• **Description of the task**: Please copy each line in the records below that contains the string "picture".

--- Records for this task ---

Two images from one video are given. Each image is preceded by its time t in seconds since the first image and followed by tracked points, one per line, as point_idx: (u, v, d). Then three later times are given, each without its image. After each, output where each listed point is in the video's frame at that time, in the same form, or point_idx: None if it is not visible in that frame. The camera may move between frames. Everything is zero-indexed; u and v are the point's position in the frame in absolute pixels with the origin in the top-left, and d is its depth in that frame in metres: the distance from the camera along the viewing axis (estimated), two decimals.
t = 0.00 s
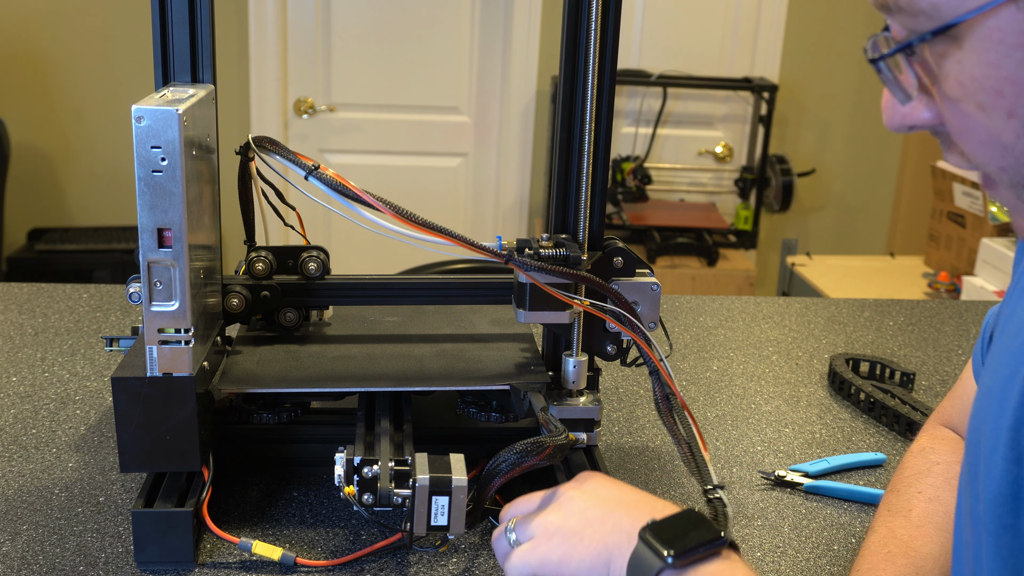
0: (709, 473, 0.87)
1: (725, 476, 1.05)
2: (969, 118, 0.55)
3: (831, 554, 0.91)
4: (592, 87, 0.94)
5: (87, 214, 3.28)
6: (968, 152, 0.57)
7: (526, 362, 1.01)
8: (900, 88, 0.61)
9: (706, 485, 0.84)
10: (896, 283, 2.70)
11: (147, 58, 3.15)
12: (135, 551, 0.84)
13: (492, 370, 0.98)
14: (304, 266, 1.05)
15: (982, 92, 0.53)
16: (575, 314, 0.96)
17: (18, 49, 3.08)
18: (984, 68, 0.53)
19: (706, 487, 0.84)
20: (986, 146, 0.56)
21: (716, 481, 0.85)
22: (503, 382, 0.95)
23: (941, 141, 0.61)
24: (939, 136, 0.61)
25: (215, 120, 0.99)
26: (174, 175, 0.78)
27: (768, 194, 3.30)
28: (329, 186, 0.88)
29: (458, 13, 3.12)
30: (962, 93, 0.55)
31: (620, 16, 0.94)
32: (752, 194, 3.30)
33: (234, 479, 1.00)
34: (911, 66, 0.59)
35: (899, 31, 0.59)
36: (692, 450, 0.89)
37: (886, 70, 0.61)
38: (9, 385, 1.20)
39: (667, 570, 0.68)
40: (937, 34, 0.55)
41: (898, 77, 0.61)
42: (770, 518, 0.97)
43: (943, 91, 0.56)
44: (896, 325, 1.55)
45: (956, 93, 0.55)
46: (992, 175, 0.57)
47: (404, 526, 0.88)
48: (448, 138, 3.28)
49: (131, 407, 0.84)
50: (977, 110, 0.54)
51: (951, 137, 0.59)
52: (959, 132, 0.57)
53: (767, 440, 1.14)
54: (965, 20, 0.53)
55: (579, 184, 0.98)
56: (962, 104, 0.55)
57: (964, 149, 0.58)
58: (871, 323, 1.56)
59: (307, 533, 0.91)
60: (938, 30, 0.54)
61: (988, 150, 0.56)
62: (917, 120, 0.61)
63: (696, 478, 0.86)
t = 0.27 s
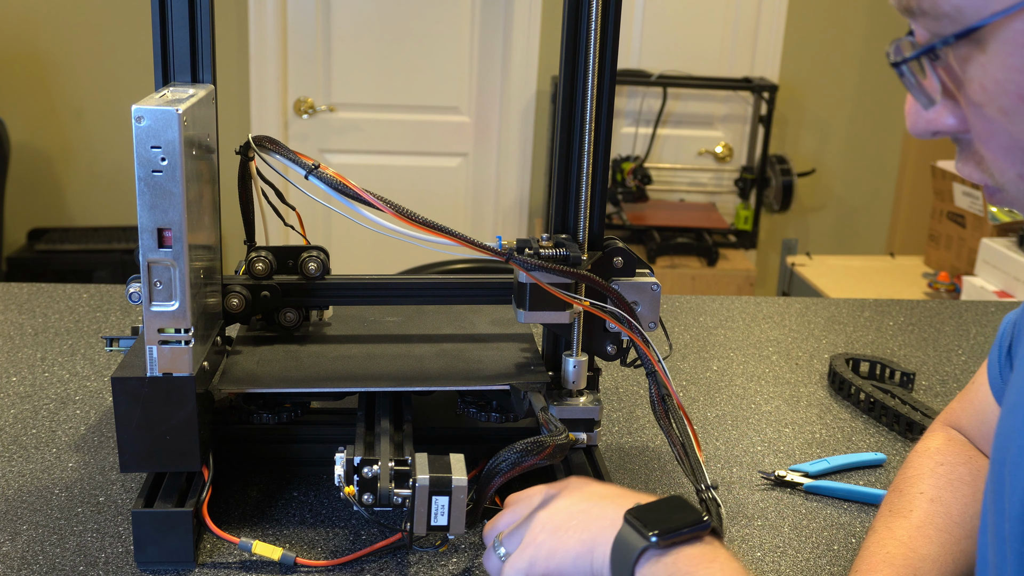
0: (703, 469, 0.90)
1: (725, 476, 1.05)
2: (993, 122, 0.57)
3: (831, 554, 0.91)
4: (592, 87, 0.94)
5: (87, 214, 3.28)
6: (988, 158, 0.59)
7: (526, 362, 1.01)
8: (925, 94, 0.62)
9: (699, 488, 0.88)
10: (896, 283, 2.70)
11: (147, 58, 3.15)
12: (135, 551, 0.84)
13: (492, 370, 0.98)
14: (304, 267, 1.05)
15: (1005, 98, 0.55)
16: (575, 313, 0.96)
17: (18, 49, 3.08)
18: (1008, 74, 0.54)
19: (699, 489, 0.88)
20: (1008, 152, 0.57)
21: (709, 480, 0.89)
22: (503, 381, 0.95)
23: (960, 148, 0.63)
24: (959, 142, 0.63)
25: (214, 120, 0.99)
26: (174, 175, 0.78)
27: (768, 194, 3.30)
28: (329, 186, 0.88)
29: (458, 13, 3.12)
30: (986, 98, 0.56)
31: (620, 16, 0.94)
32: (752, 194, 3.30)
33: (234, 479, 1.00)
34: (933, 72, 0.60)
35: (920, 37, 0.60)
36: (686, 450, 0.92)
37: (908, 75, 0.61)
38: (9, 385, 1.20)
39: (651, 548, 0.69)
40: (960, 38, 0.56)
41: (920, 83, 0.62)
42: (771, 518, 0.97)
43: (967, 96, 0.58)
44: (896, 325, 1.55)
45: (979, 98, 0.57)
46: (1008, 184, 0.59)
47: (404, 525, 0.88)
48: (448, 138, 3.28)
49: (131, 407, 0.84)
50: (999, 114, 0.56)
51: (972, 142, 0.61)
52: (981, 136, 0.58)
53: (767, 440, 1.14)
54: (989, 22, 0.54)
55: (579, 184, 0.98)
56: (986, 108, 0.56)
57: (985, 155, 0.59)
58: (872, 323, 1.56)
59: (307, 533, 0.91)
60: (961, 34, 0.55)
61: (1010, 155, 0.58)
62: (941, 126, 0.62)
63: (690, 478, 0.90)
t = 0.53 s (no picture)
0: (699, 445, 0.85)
1: (725, 476, 1.05)
2: (1001, 121, 0.57)
3: (831, 554, 0.91)
4: (592, 87, 0.94)
5: (87, 214, 3.28)
6: (997, 158, 0.60)
7: (526, 362, 1.01)
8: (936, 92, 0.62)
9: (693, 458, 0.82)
10: (896, 283, 2.70)
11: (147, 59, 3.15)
12: (135, 551, 0.84)
13: (492, 370, 0.98)
14: (304, 267, 1.05)
15: (1011, 96, 0.55)
16: (575, 313, 0.96)
17: (18, 49, 3.08)
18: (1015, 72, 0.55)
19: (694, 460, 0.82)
20: (1015, 150, 0.58)
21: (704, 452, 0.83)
22: (503, 382, 0.95)
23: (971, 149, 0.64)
24: (970, 143, 0.63)
25: (214, 120, 0.99)
26: (174, 175, 0.78)
27: (768, 194, 3.29)
28: (328, 186, 0.88)
29: (458, 13, 3.12)
30: (994, 96, 0.56)
31: (620, 16, 0.94)
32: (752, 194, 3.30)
33: (234, 478, 1.01)
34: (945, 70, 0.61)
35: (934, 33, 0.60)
36: (685, 432, 0.87)
37: (919, 70, 0.62)
38: (9, 385, 1.20)
39: (606, 545, 0.64)
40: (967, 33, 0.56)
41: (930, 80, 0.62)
42: (771, 518, 0.97)
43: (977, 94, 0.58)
44: (896, 325, 1.55)
45: (988, 95, 0.57)
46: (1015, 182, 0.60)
47: (404, 525, 0.88)
48: (448, 139, 3.28)
49: (131, 407, 0.84)
50: (1007, 112, 0.56)
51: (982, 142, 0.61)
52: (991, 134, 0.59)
53: (767, 440, 1.14)
54: (995, 19, 0.54)
55: (579, 184, 0.98)
56: (994, 106, 0.57)
57: (993, 154, 0.60)
58: (872, 323, 1.56)
59: (307, 533, 0.91)
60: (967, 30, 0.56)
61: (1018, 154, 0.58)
62: (954, 125, 0.62)
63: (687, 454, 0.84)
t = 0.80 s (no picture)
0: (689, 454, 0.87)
1: (725, 476, 1.05)
2: (1002, 112, 0.60)
3: (831, 554, 0.91)
4: (592, 87, 0.94)
5: (87, 214, 3.28)
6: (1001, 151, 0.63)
7: (526, 362, 1.01)
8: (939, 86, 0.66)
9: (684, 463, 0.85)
10: (896, 283, 2.70)
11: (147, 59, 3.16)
12: (134, 551, 0.84)
13: (492, 370, 0.98)
14: (304, 266, 1.05)
15: (1009, 87, 0.59)
16: (575, 313, 0.96)
17: (18, 50, 3.08)
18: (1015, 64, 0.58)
19: (683, 466, 0.85)
20: (1015, 142, 0.61)
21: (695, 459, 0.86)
22: (503, 381, 0.95)
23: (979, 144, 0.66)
24: (978, 139, 0.66)
25: (215, 120, 0.99)
26: (175, 175, 0.78)
27: (768, 194, 3.29)
28: (329, 186, 0.88)
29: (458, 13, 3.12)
30: (994, 87, 0.60)
31: (619, 16, 0.94)
32: (752, 194, 3.30)
33: (234, 479, 1.00)
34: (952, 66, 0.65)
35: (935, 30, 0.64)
36: (674, 439, 0.89)
37: (920, 63, 0.66)
38: (9, 384, 1.20)
39: None
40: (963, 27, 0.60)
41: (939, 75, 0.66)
42: (771, 518, 0.97)
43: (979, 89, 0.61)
44: (896, 325, 1.55)
45: (989, 88, 0.60)
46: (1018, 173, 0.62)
47: (404, 525, 0.87)
48: (448, 139, 3.28)
49: (131, 407, 0.84)
50: (1007, 104, 0.60)
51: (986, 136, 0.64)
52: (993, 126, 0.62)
53: (767, 440, 1.14)
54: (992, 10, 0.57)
55: (579, 184, 0.98)
56: (995, 99, 0.60)
57: (997, 148, 0.63)
58: (872, 323, 1.56)
59: (306, 533, 0.91)
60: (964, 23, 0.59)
61: (1018, 145, 0.61)
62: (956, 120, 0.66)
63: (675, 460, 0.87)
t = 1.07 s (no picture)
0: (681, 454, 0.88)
1: (725, 476, 1.05)
2: (981, 125, 0.56)
3: (831, 554, 0.91)
4: (592, 87, 0.94)
5: (87, 214, 3.28)
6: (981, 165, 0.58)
7: (526, 362, 1.01)
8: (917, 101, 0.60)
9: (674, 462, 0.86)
10: (896, 283, 2.70)
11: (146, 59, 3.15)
12: (134, 551, 0.84)
13: (492, 370, 0.98)
14: (304, 266, 1.05)
15: (988, 97, 0.54)
16: (575, 313, 0.96)
17: (19, 49, 3.08)
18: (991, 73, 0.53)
19: (673, 465, 0.86)
20: (998, 155, 0.56)
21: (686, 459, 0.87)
22: (503, 381, 0.95)
23: (959, 157, 0.61)
24: (957, 151, 0.61)
25: (215, 120, 0.99)
26: (175, 175, 0.78)
27: (769, 194, 3.29)
28: (329, 186, 0.88)
29: (458, 13, 3.12)
30: (971, 99, 0.55)
31: (620, 16, 0.94)
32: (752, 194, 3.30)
33: (234, 478, 1.00)
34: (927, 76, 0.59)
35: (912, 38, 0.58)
36: (665, 439, 0.90)
37: (897, 77, 0.59)
38: (9, 385, 1.20)
39: None
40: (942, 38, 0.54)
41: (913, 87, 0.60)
42: (771, 518, 0.97)
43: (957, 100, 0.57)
44: (895, 325, 1.55)
45: (966, 99, 0.56)
46: (1004, 189, 0.57)
47: (404, 525, 0.88)
48: (448, 139, 3.28)
49: (131, 407, 0.84)
50: (985, 116, 0.55)
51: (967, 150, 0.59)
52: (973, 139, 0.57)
53: (767, 440, 1.14)
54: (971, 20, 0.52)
55: (579, 184, 0.98)
56: (972, 110, 0.56)
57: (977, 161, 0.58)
58: (872, 323, 1.56)
59: (307, 533, 0.91)
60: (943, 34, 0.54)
61: (1000, 158, 0.56)
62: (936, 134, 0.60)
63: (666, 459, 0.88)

---

• **Exercise answer**:
t = 0.53 s (no picture)
t = 0.80 s (no picture)
t = 1.07 s (no picture)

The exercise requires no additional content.